Section 7.1. A Closer Look at the Access Decision Algorithm | SELinux by Example: Using Security Enhanced Linux

7.1. A Closer Look at the Access Decision Algorithm

To understand the purpose of constraints, let's revisit the SELinux Linux Security Module (LSM). Recall the SELinux kernel architecture discussed in Chapter 3, "Architecture," the salient portion of which is depicted again in Figure 7-1.

Figure 7-1. Review of the SELinux LSM module

We want to take a closer look at how the access decision logic works within the security server. The access vector cache (AVC)^[1] is keyed by a triple of source security identifier (SID), target SID, and object class. SIDs are internal references to security contexts (see the sidebar on page 151).

^[1] See linux-2.6/security/selinux/avc.c.

Security Contexts and SIDs

SELinux implements the Flask security architecture, which provides a framework for implementing enhanced access control but remains security policy neutral. This means that the AVC and its interfaces with the LSM hooks are not specifically tied to type enforcement (TE) and the other security policies SELinux implements. As far as the AVC is concerned, a security identifier is an opaque unique reference to a set of security credentials. The AVC caches access decision results indexed by source and target SIDs as well as object class identifier.

The SELinux security server applies semantic meaning to SIDs by internally associating security contexts with SIDs. Thus, SELinux can use SIDs to find type, user, and role identifiers while the AVC and the LSM hook interfaces can remain ignorant of these details.

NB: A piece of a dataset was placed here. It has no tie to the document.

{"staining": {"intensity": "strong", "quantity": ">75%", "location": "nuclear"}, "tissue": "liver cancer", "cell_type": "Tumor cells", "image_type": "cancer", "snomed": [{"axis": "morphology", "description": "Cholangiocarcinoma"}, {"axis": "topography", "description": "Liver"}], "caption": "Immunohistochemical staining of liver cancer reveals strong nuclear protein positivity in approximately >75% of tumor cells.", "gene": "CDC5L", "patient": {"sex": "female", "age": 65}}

In the source code, you can see the policy-neutral portions of the SELinux LSM module, including the AVC, in linux-2.6/security/selinux/*.c and the policy-specific portions (that is, the security server) in linux-2.6/security/selinux/ss/*.

When the SELinux LSM hooks ^[2] ask for an access decision, they provide the SIDs of the subject (source) and object (target) and the object class. The AVC uses the SID-SID-class triple to look up allowed access, which is stored as a bit mask.

^[2] See linux-2.6/security/selinux/hooks.c.

When a cache miss occurs, the AVC calls the security server function security_compute_av()^[3] to determine allowed access. This function has two basic steps in its access decision logic: 1) create a mask representing the object permissions allowed according to the TE allow rules for the type-type-class triple, and 2) remove from the allowed mask those permissions disallowed by any constraint. This second step allows a constraint to be a means to restrict permissions that otherwise would be allowed by the policy.

^[3] See linux-2.6/security/selinux/ss/services.c.

The primary purpose of constraints is to enforce global restrictions for certain permissions regardless of the allow rules in the policy. All constraints are checked each time the security_compute_av() function is called before returning the allowed access mask to the AVC. So, as you can see, constraints further limit the access allowed in an SELinux policy.

SELinux has two types of constraints. The constrain statement is the most common constraint and enables you to further restrict access based on the user, role, and/or type of the source and target security contexts. The validatetrans statement is a more recent addition to SELinux and enables you to further restrict access for security context change events based on the old, new, and process security context.

Note

At the time of this writing, the apol tool does not support constraints. Therefore, you cannot view these statements with that tool. Support for constraints is planned and should be available in the future.